The material below must be retyped in full, with every line kept exactly as it is.

--- DATASET CONTENT Enclosed Below ---

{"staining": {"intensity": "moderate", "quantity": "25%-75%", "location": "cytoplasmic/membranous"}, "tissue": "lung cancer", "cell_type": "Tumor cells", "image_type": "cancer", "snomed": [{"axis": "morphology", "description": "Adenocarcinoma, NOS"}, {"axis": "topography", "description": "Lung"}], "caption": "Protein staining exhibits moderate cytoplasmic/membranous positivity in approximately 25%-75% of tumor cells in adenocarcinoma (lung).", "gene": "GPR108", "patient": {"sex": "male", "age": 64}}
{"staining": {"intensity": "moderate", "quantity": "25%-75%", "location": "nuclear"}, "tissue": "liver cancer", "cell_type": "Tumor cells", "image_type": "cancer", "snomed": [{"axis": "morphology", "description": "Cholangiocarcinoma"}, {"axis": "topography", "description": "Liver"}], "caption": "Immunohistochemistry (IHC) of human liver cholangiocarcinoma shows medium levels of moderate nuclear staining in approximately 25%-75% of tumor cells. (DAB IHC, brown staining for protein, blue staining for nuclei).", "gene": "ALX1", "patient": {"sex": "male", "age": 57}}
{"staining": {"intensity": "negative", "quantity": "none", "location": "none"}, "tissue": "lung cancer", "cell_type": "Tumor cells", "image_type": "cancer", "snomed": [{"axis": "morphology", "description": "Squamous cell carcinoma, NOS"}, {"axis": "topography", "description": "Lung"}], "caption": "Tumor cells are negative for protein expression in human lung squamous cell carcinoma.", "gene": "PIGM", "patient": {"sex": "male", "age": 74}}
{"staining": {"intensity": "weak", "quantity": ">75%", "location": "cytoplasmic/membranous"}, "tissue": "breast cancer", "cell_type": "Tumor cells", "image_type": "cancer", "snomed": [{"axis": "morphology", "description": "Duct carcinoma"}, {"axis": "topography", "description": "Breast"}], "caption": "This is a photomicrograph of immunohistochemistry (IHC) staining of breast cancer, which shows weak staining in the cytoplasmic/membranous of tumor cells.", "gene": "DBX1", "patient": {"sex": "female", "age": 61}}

--- End of Enclosed DATASET CONTENT ---

▶ _REPLY TO THE TASK_:
{"staining": {"intensity": "moderate", "quantity": "25%-75%", "location": "cytoplasmic/membranous"}, "tissue": "lung cancer", "cell_type": "Tumor cells", "image_type": "cancer", "snomed": [{"axis": "morphology", "description": "Adenocarcinoma, NOS"}, {"axis": "topography", "description": "Lung"}], "caption": "Protein staining exhibits moderate cytoplasmic/membranous positivity in approximately 25%-75% of tumor cells in adenocarcinoma (lung).", "gene": "GPR108", "patient": {"sex": "male", "age": 64}}
{"staining": {"intensity": "moderate", "quantity": "25%-75%", "location": "nuclear"}, "tissue": "liver cancer", "cell_type": "Tumor cells", "image_type": "cancer", "snomed": [{"axis": "morphology", "description": "Cholangiocarcinoma"}, {"axis": "topography", "description": "Liver"}], "caption": "Immunohistochemistry (IHC) of human liver cholangiocarcinoma shows medium levels of moderate nuclear staining in approximately 25%-75% of tumor cells. (DAB IHC, brown staining for protein, blue staining for nuclei).", "gene": "ALX1", "patient": {"sex": "male", "age": 57}}
{"staining": {"intensity": "negative", "quantity": "none", "location": "none"}, "tissue": "lung cancer", "cell_type": "Tumor cells", "image_type": "cancer", "snomed": [{"axis": "morphology", "description": "Squamous cell carcinoma, NOS"}, {"axis": "topography", "description": "Lung"}], "caption": "Tumor cells are negative for protein expression in human lung squamous cell carcinoma.", "gene": "PIGM", "patient": {"sex": "male", "age": 74}}
{"staining": {"intensity": "weak", "quantity": ">75%", "location": "cytoplasmic/membranous"}, "tissue": "breast cancer", "cell_type": "Tumor cells", "image_type": "cancer", "snomed": [{"axis": "morphology", "description": "Duct carcinoma"}, {"axis": "topography", "description": "Breast"}], "caption": "This is a photomicrograph of immunohistochemistry (IHC) staining of breast cancer, which shows weak staining in the cytoplasmic/membranous of tumor cells.", "gene": "DBX1", "patient": {"sex": "female", "age": 61}}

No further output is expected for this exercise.